Regulators from the Federal Aviation Administration are analyzing cell tower and aircraft data to determine how to address the issue, The Wall Street Journal reported Sunday. About a week before C-Band service is rolled out on Jan. 5, the FAA is expected send out warnings to pilots about which airports will see 5G-related restrictions, according to the paper.
Transportation Secretary Pete Buttigieg and chairwoman Jessica Rosenworcel of the Federal Communications Commission, which regulates 5G frequencies, have reportedly clashed over the issue.
In a meeting last week, Buttigeig asked that the FCC consider a proposal from airlines that would involve limiting 5G signals around airports to create “buffer zones” — an idea the Rosenworcel’s agency dismissed as unrealistic, according to the Journal.

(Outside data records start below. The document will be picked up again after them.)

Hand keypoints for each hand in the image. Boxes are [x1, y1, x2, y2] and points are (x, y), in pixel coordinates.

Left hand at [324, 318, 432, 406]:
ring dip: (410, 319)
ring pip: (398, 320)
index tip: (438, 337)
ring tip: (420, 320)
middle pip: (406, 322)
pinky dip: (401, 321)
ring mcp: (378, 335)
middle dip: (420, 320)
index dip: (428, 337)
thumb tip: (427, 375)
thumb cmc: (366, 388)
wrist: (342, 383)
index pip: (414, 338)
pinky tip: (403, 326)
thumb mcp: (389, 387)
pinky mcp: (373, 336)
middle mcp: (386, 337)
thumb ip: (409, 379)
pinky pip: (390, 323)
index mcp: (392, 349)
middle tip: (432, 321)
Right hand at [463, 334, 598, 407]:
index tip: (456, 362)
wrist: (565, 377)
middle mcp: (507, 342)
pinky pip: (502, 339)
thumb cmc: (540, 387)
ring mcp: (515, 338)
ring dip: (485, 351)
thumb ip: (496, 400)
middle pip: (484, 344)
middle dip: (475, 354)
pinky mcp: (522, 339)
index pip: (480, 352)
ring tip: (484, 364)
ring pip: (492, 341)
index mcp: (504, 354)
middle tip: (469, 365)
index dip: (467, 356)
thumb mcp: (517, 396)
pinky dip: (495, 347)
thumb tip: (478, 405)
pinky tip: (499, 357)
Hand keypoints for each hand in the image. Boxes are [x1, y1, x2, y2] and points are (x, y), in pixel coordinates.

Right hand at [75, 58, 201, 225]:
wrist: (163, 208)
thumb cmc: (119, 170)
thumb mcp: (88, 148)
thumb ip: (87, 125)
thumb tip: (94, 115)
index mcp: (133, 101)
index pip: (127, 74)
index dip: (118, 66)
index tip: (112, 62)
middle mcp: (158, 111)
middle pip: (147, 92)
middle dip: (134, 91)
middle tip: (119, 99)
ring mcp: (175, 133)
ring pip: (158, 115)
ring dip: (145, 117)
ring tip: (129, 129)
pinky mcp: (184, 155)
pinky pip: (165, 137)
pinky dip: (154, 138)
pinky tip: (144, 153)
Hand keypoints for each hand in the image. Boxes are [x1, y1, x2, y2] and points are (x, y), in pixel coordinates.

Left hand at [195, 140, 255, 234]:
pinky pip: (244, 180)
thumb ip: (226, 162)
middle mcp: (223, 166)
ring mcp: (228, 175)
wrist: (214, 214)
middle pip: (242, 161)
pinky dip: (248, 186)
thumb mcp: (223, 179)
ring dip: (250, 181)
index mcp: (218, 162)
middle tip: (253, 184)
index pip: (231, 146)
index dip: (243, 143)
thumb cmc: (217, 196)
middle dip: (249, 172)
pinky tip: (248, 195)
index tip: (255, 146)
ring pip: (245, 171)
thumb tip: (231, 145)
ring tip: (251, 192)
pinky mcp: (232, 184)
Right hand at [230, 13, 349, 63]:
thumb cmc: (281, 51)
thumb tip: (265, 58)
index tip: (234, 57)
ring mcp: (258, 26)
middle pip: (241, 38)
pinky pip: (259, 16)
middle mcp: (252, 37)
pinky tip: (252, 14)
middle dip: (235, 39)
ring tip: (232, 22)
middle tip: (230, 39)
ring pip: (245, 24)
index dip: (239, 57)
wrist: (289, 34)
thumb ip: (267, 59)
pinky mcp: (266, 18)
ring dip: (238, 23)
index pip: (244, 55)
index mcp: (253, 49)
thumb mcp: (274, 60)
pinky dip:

AT&T and Verizon, for their part, have denied that 5G technology will disrupt flights.
“The aviation industry’s fearmongering relies on completely discredited information and deliberate distortions of fact,” Nick Ludlum of wireless industry group CTIA said. “5G operates safely and without causing harmful interference to aviation operations in nearly 40 countries around the world. US airlines fly safely in and out of these countries every day without delays or disruptions related to C-Band 5G operations.”
The wireless companies paid at least $81 billion for access to the 5G spectrum, Bloomberg reported.